What the task requires: Search the records for the string "public", then copy each line that has it.

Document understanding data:
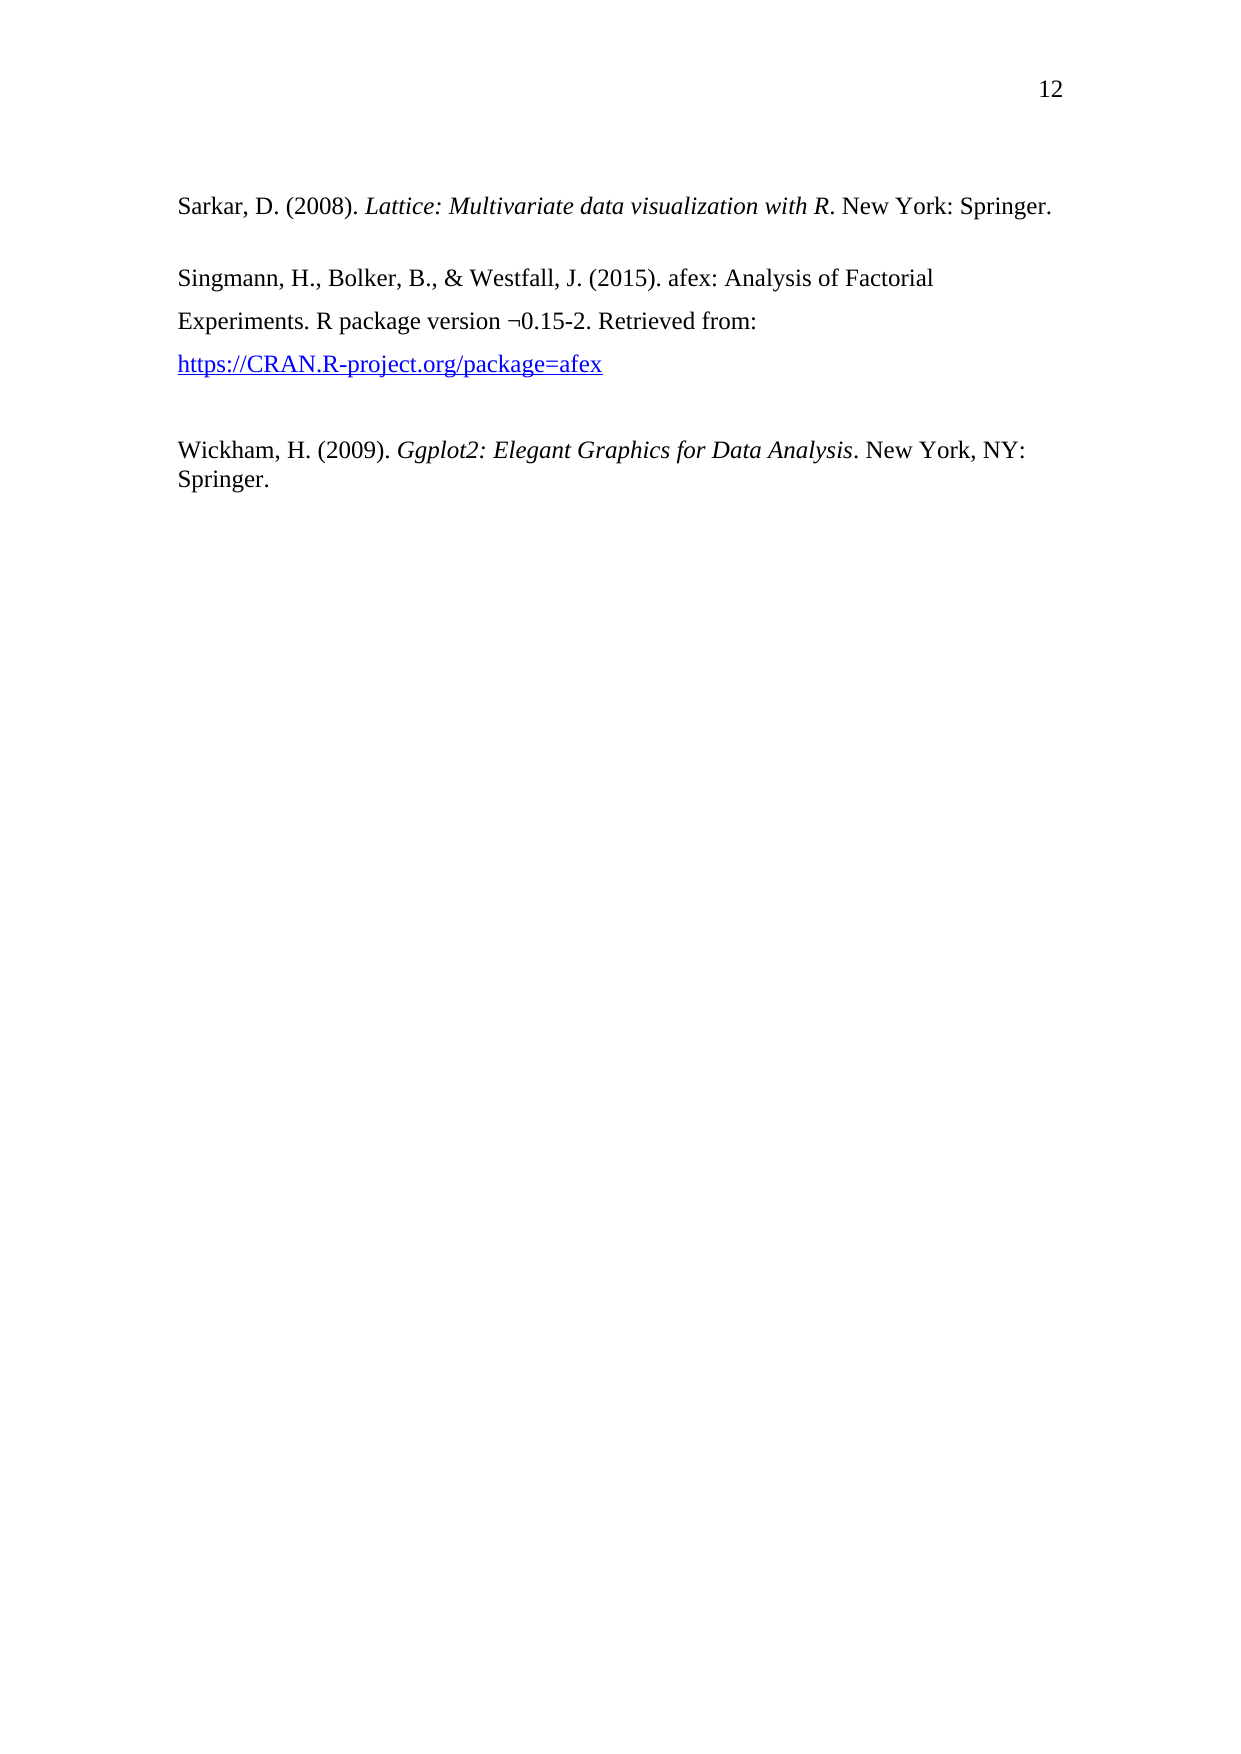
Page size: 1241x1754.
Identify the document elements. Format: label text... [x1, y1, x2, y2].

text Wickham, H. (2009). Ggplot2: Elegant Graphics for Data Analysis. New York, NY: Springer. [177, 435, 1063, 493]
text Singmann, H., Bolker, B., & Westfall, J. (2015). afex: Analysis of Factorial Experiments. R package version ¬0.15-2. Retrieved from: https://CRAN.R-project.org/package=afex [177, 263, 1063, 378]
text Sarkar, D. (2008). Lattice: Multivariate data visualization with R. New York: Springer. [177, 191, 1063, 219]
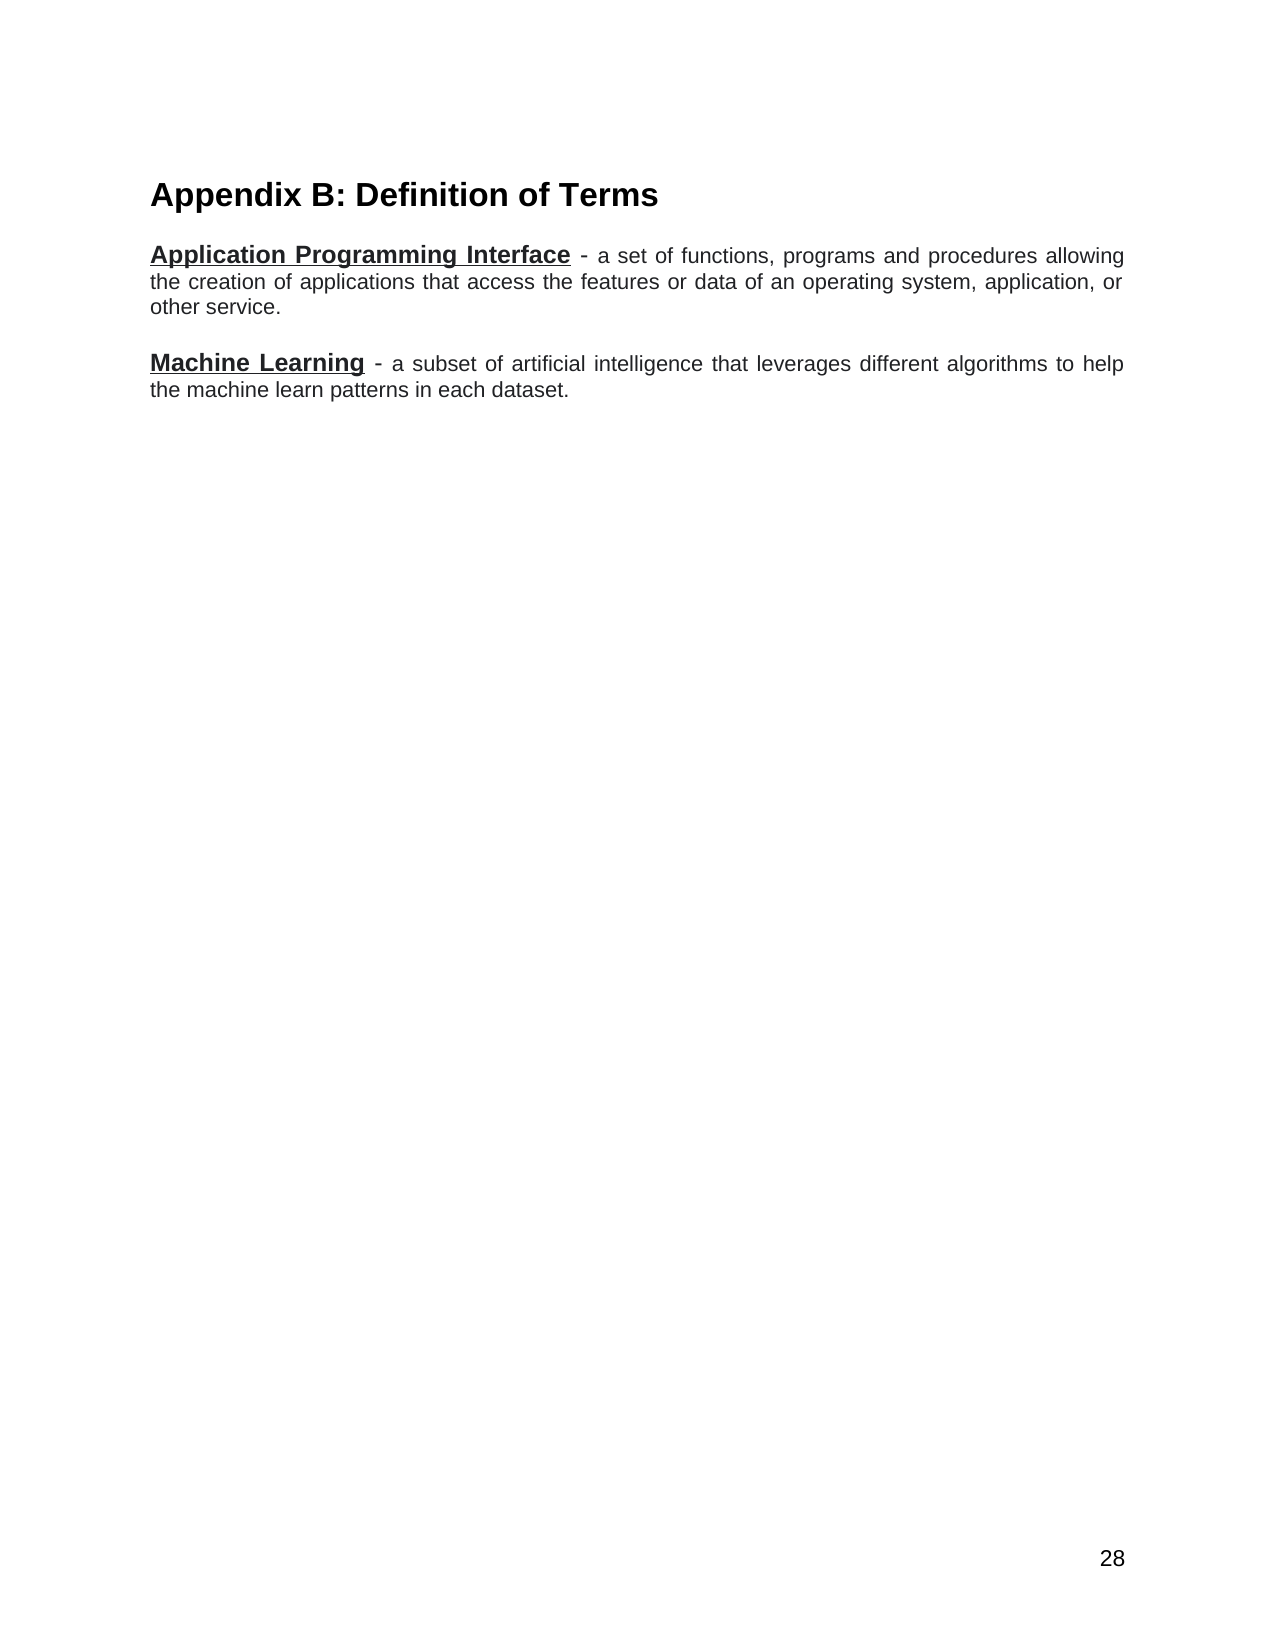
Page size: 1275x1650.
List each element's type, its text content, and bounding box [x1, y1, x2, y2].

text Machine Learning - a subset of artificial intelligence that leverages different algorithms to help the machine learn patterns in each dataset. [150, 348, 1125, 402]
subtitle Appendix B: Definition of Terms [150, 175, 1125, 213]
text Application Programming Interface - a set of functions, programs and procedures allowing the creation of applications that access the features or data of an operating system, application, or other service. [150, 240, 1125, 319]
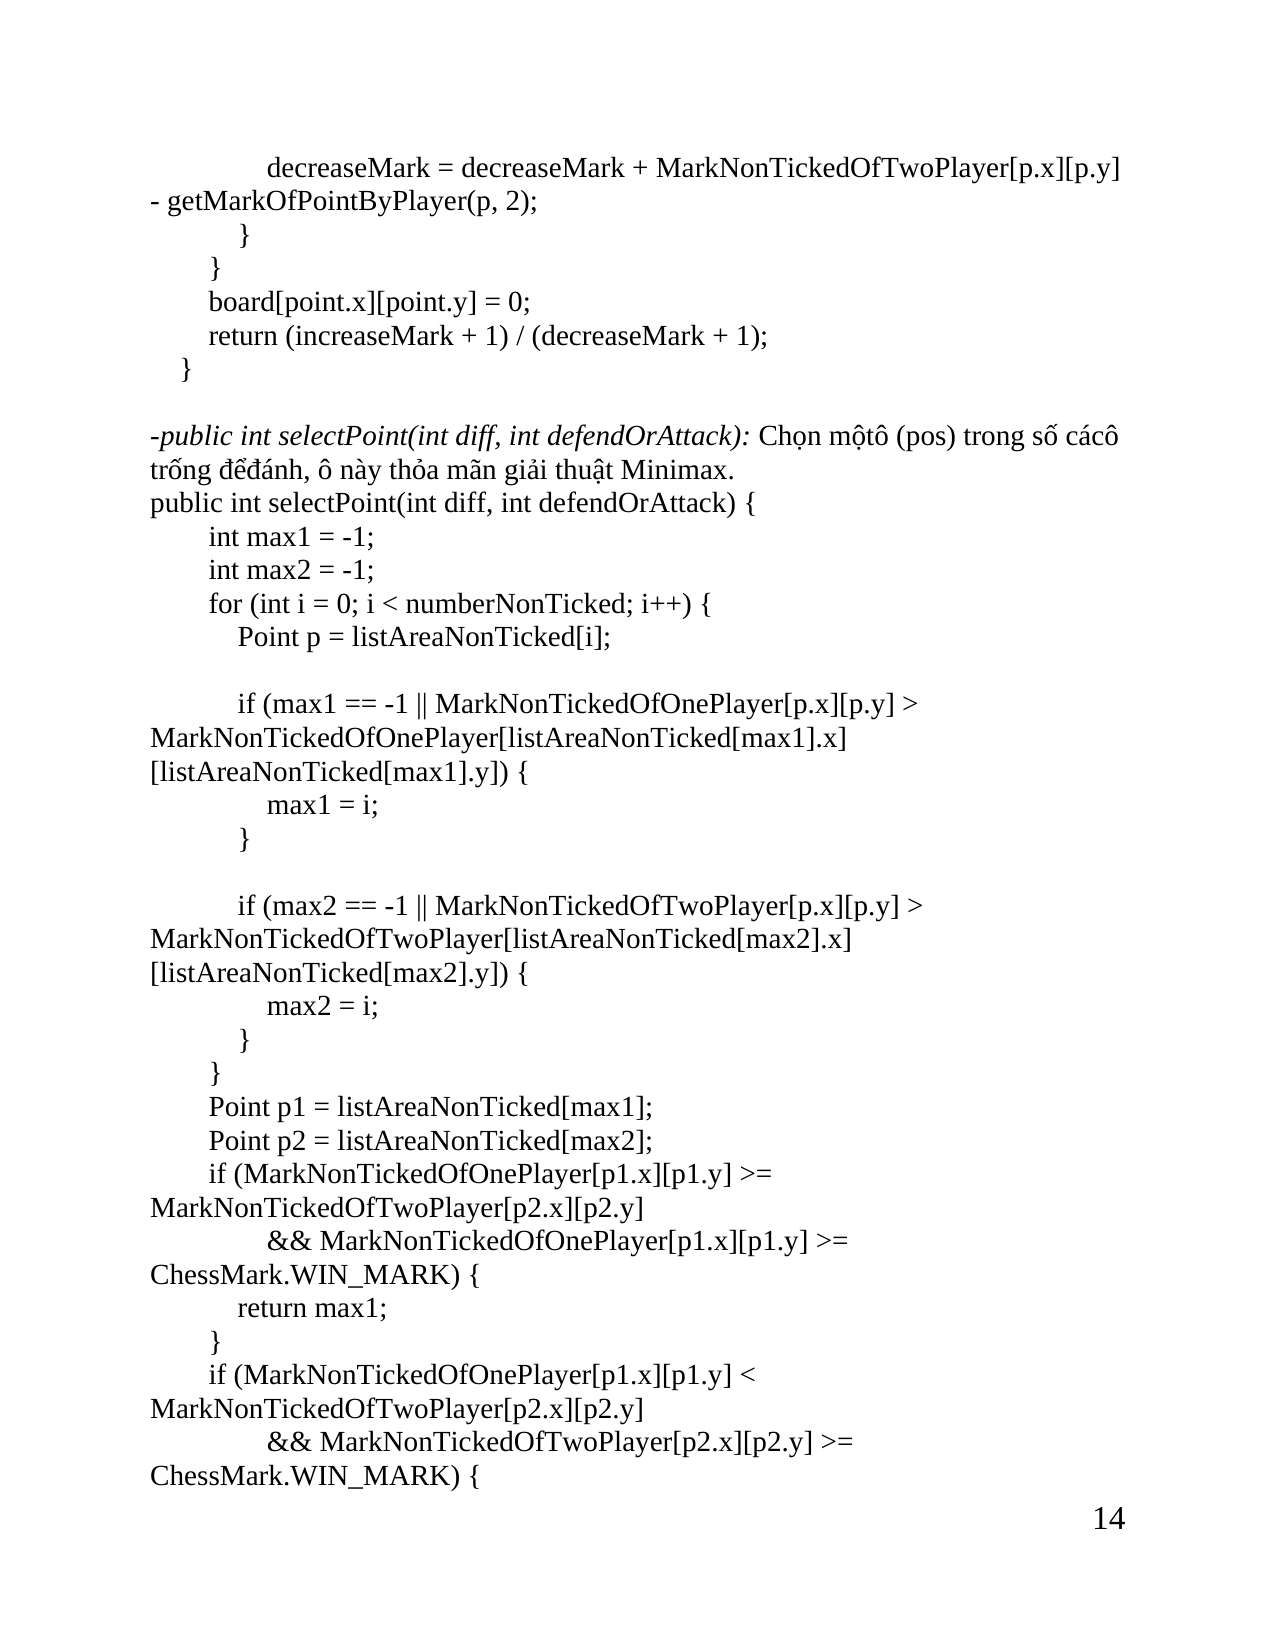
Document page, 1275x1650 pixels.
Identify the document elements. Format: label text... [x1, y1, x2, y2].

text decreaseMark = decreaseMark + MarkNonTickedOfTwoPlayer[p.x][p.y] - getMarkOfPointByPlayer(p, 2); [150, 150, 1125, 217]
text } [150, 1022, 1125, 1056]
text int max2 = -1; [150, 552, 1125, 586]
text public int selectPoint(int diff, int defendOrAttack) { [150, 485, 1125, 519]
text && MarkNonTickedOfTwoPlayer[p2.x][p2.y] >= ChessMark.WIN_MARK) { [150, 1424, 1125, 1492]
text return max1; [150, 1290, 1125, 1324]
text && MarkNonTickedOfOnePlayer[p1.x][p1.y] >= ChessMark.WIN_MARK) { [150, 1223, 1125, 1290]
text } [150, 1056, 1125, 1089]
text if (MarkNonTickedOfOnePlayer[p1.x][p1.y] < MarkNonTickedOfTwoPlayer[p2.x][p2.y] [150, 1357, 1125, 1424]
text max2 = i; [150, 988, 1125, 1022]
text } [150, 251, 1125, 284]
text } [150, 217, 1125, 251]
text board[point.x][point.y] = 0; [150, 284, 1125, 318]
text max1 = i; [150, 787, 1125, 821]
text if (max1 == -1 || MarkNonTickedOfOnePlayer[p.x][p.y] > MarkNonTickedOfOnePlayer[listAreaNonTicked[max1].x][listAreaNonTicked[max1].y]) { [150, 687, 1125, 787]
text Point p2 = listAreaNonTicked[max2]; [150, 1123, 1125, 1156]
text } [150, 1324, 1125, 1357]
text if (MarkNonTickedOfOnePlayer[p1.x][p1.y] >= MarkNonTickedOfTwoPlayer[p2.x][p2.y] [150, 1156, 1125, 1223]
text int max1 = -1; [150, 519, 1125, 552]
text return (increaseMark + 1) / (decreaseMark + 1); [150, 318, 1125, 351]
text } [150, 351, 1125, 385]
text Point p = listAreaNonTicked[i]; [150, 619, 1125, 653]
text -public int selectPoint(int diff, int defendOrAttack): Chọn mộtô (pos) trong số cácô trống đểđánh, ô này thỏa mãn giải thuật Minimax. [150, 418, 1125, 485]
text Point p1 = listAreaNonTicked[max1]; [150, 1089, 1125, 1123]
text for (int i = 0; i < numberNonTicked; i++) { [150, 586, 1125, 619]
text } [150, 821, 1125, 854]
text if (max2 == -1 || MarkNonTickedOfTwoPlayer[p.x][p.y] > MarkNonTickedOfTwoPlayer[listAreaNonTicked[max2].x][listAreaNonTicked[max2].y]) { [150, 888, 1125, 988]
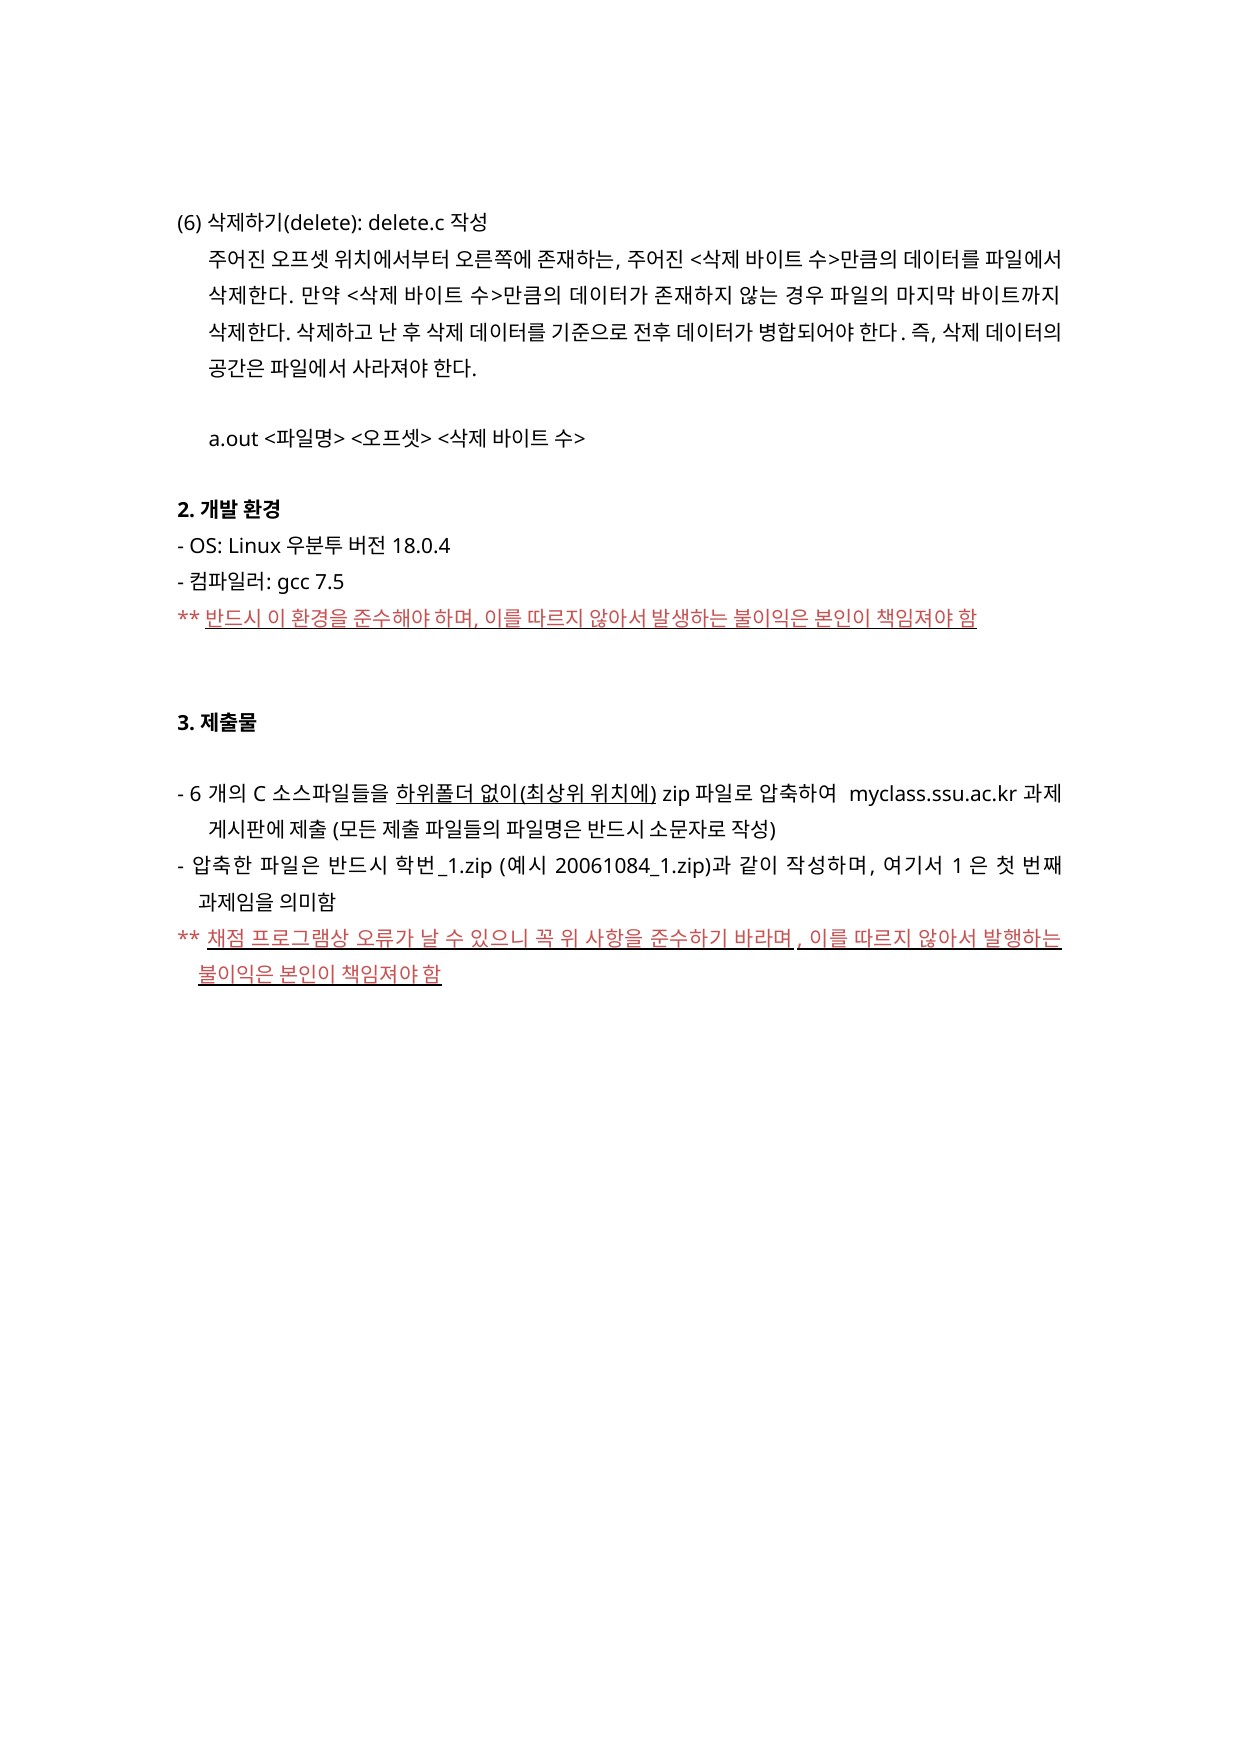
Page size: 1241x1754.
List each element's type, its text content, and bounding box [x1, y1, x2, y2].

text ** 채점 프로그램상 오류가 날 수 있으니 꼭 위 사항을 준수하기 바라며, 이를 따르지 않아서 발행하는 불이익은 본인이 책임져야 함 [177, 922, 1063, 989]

Reply to the task:
text public int selectPoint(int diff, int defendOrAttack) { [150, 485, 1125, 519]
text -public int selectPoint(int diff, int defendOrAttack): Chọn mộtô (pos) trong số cácô trống đểđánh, ô này thỏa mãn giải thuật Minimax. [150, 418, 1125, 485]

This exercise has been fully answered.